* _EXERCISE PROMPT_:
Repeat every entry exactly. Do not include the pictures.

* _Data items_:
---------------

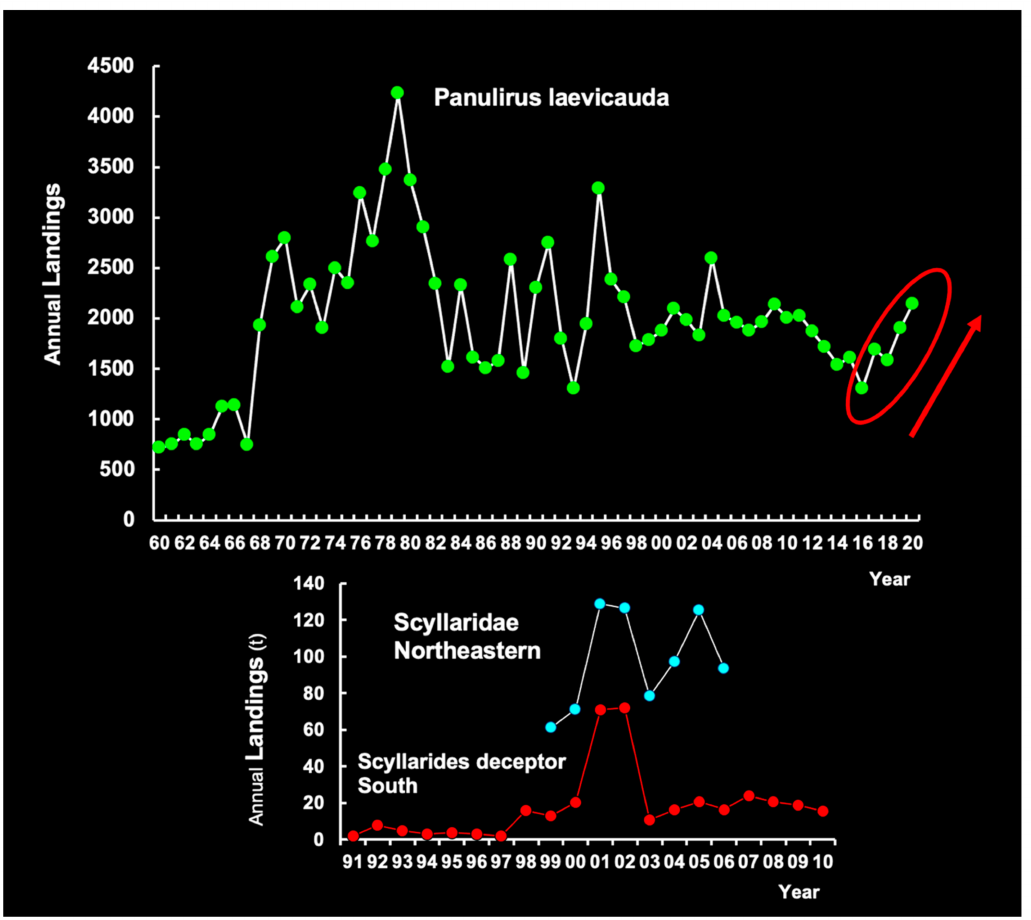
Figure 10. Fluctuations in annual green lobster landings ( Panulirus laevicauda Latreille, 1817). Oval circle and red line show an increase in landings since 2016. Lower graph shows landings of several species of Scyllaridae ( Scyllarides brasiliensis Rathbun, 1906; Scyllarides delfosi Holthuis, 1960 and Parribacus antarcticus (Lund, 1793) in Northeast, and landings of Scyllarides deceptor Holthuis, 1963 in the South. Adapted from Cruz et al.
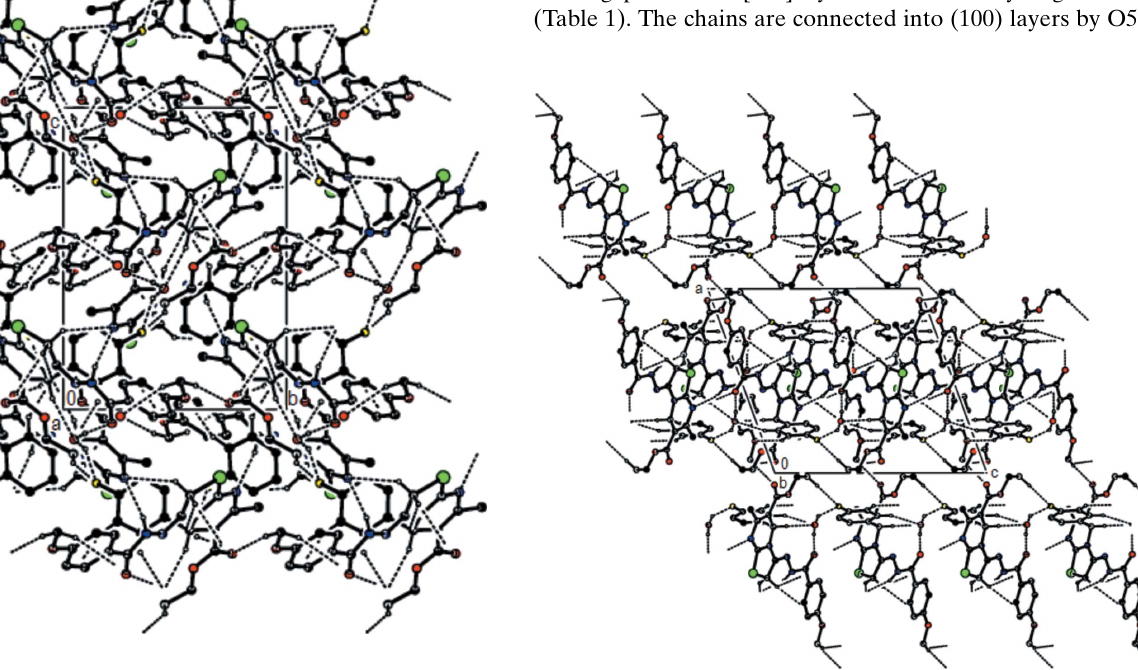
(Table 1). The chains are connected into (100) layers by O5—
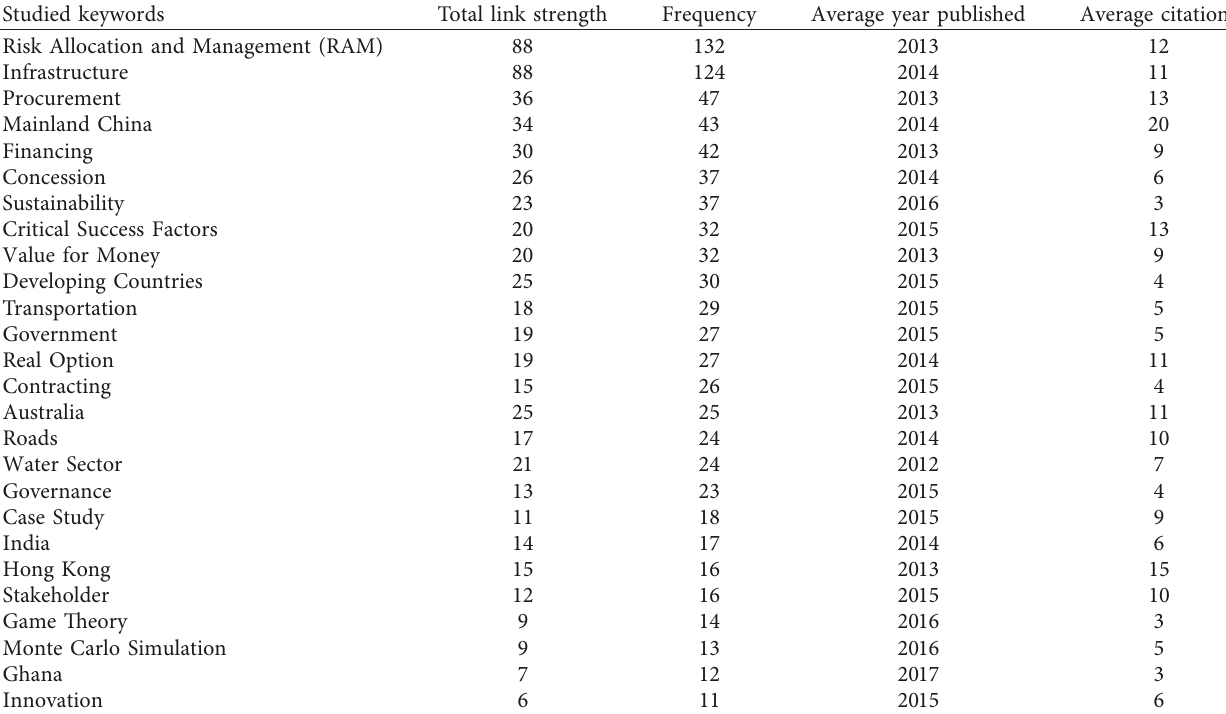
Table 2: Summaries of most frequently studied keywords in PPP. Studied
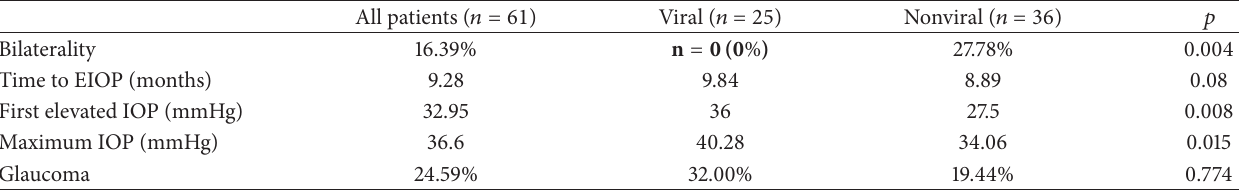
Table 3: Laterality, IOP, and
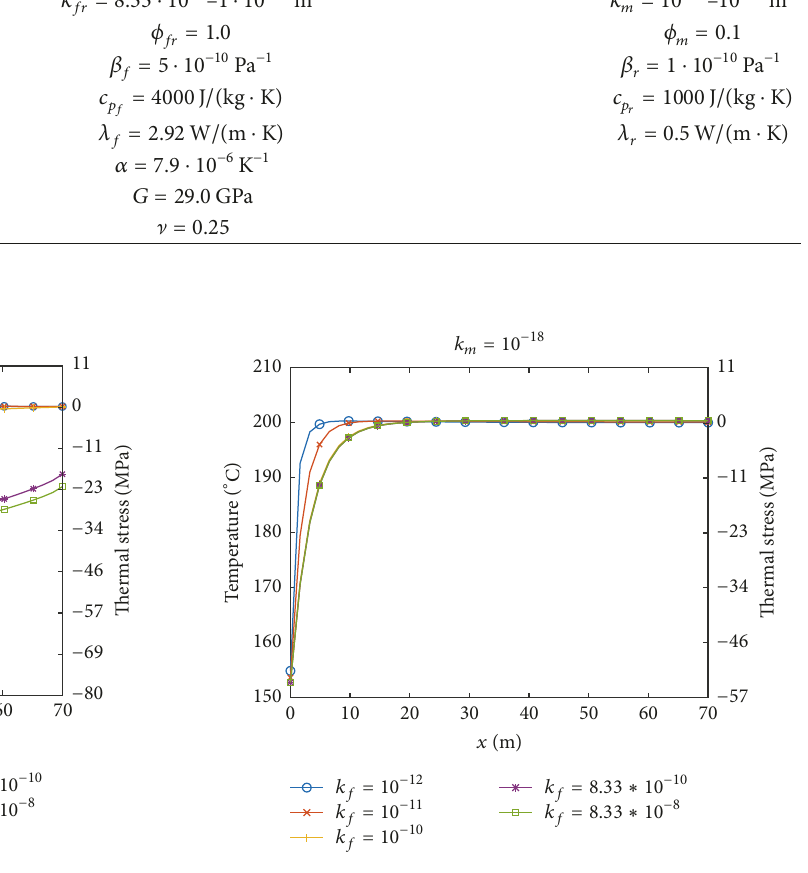
Figure4:Temperatureandthermalstressdistributionsafter30days of injection for a matrix permeability of 𝑘 𝑚 = 10 −16 m 2 .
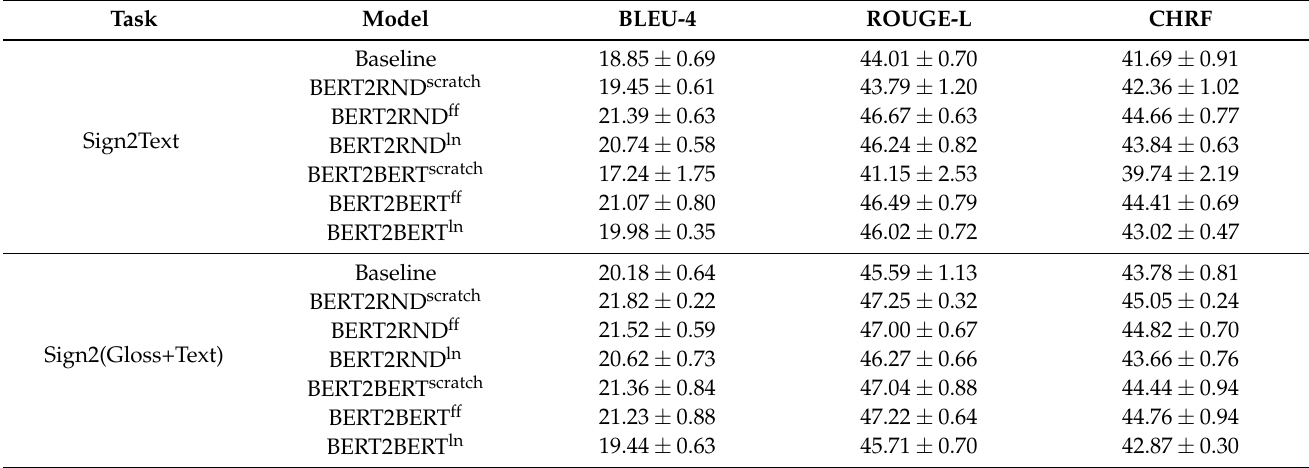
Table 2. Overview of the scores on the test set for the different models, averaged over five trials with different random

---------------

* _RESPONSE TO THE EXERCISE_:
Figure 10. Fluctuations in annual green lobster landings ( Panulirus laevicauda Latreille, 1817). Oval circle and red line show an increase in landings since 2016. Lower graph shows landings of several species of Scyllaridae ( Scyllarides brasiliensis Rathbun, 1906; Scyllarides delfosi Holthuis, 1960 and Parribacus antarcticus (Lund, 1793) in Northeast, and landings of Scyllarides deceptor Holthuis, 1963 in the South. Adapted from Cruz et al.
(Table 1). The chains are connected into (100) layers by O5—
Table 2: Summaries of most frequently studied keywords in PPP. Studied
Table 3: Laterality, IOP, and
Figure4:Temperatureandthermalstressdistributionsafter30days of injection for a matrix permeability of 𝑘 𝑚 = 10 −16 m 2 .
Table 2. Overview of the scores on the test set for the different models, averaged over five trials with different random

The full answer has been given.